Manual

About

FMODB

FMODB: The database of quantum mechanical data based on the FMO method

Last updated: 2024-01-29

All entries: 36904

Number of unique PDB entries: 7778


About Us

Contributions

The idea of FMODB was born in discussions among Drs. Teruki Honma (RIKEN; the vice chair of the FMO Drug Discovery Consortium; FMODD), Kaori Fukuzawa (Hoshi University; the chair of FMODD), and Shigenori Tanaka (Kobe University; the executive advisor of FMODD) at the launch of FMODD. After the establishment of FMODD, the Honma Laboratory (RIKEN) led the development of FMODB in cooperation with FMODD.


Among the members of the Honma laboratory, Dr. Teruki Honma provided the basic concept and supervised the development of FMODB.


Drs. Chiduru Watanabe and Daisuke Takaya led the actual work on FMODB construction.

Drs. Daisuke Takaya, Chiduru Watanabe, Kikuko Kamisaka, Hirotomo Moriwaki, and Mr. Shunpei Nagase were involved in the development of registration procedures, database schema, and website design.

Drs. Yoshio Okiyama, Chiduru Watanabe, and Kikuko Kamisaka compiled and listed the protein structures related to drug discovery and corresponding binding affinity/activity values.

Drs. Chiduru Watanabe, Kikuko Kamisaka, Hirotomo Moriwaki, and Mr. Shunpei Nagase performed FMO calculations for diverse proteins, including PDB binds data for the initial registration data of FMODB.

Drs. Daisuke Takaya, Hitomi Yuki, and Tomohiro Sato also provided FMO data for on-going drug discovery targets.
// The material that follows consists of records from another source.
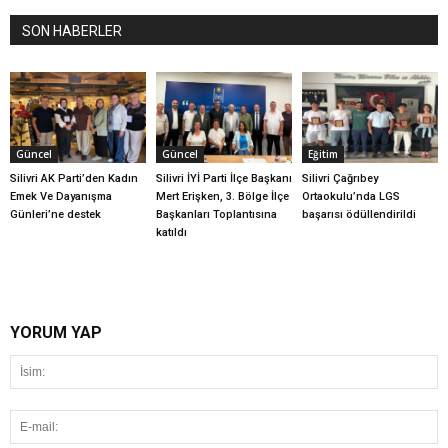
SON HABERLER
Güncel
Güncel
Eğitim
Silivri AK Parti’den Kadın
Silivri İYİ Parti İlçe Başkanı
Silivri Çağrıbey
Emek Ve Dayanışma
Mert Erişken, 3. Bölge İlçe
Ortaokulu’nda LGS
Günleri’ne destek
Başkanları Toplantısına
başarısı ödüllendirildi
katıldı
YORUM YAP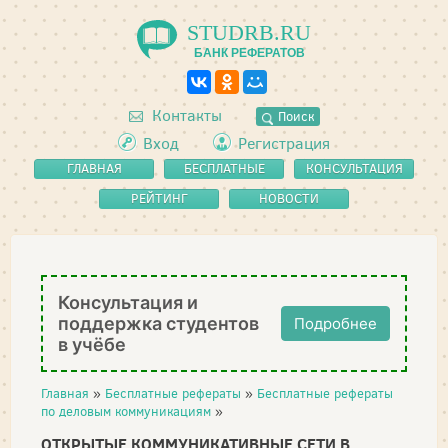
STUDRB.RU
БАНК РЕФЕРАТОВ
Контакты
Поиск
Вход
Регистрация
ГЛАВНАЯ
БЕСПЛАТНЫЕ
КОНСУЛЬТАЦИЯ
РЕФЕРАТЫ
РЕЙТИНГ
НОВОСТИ
Консультация и
поддержка студентов
Подробнее
в учёбе
Главная
»
Бесплатные рефераты
»
Бесплатные рефераты
по деловым коммуникациям
»
ОТКРЫТЫЕ КОММУНИКАТИВНЫЕ СЕТИ В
Among the members of the FMODD, Dr. Kaori Fukuzawa provided valuable and important opinions regarding all aspects of the construction of FMODB.


Drs. Tomonaga Ozawa (the vice chair of FMODD) and Midori Kamimura (the executive advisor of FMODD) provided useful advice from the point-of-view of the pharmaceutical industry.
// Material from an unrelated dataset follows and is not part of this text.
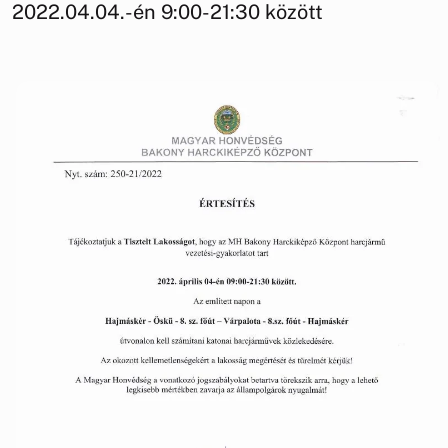
2022.04.04.-én 9:00-21:30 között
Drs. Shigenori Tanaka, Tatsuya Takagi, Norihito Kawashita, Yoichiro Yagi, Noriyuki Kurita, Ken-ichiro Takaba, and Yoshio Okiyama (working group leaders of FMODD) and working group members have registered FMO data obtained from the working group activities as part of the initial data of FMODB.

Many FMODD members provided valuable feedback on the development of FMODB.


Most of the funding used to build and release the initial version of FMODB came from the budgets of the RIKEN Center for Biosystems Dynamics Research and AMED BINDS.


Fragment molecular orbital (FMO) method

It is difficult for conventional ab initio quantum chemical methods to handle biological macromolecules such as proteins and nucleic acids because of the enormous amount of calculation needed. To overcome this difficulty, in the FMO method, macromolecules are divided into small fragments, the electronic states of fragments and fragment pairs are solved in the presence of environmental electrostatic potential from the surroundings, and the entire electronic state is constructed by combining them.


Simultaneously, the interaction energy between fragments (Inter-Fragment Interaction Energy; IFIE or Pair Interaction Energy; PIE) and its energy components (Pair Interaction Energy Decomposition Analysis; PIEDA) can be obtained as by-products of the FMO calculation [1][2][3].

Protein fragmentation
Protein fragmentation

Both IFIE and PIEDA are extensively used in in silico drug design to evaluate the binding (free) energy and molecular interaction between ligands and target proteins. The effects of thermal fluctuation of the molecular structure in solvent can be incorporated by several appropriate methods.


[1] K. Kitaura et al. (1999) Chem. Phys. Lett. 313, 701-709
https://doi.org/10.1016/S0009-2614(99)00937-9
[2] D. G. Fedorov et al. (2012) Phys. Chem. Chem. Phys. 14, 7562-7577.
https://doi.org/10.1039/C2CP23784A
[3] S. Tanaka et al. (2014) Phys. Chem. Chem. Phys. 16, 10310-10344.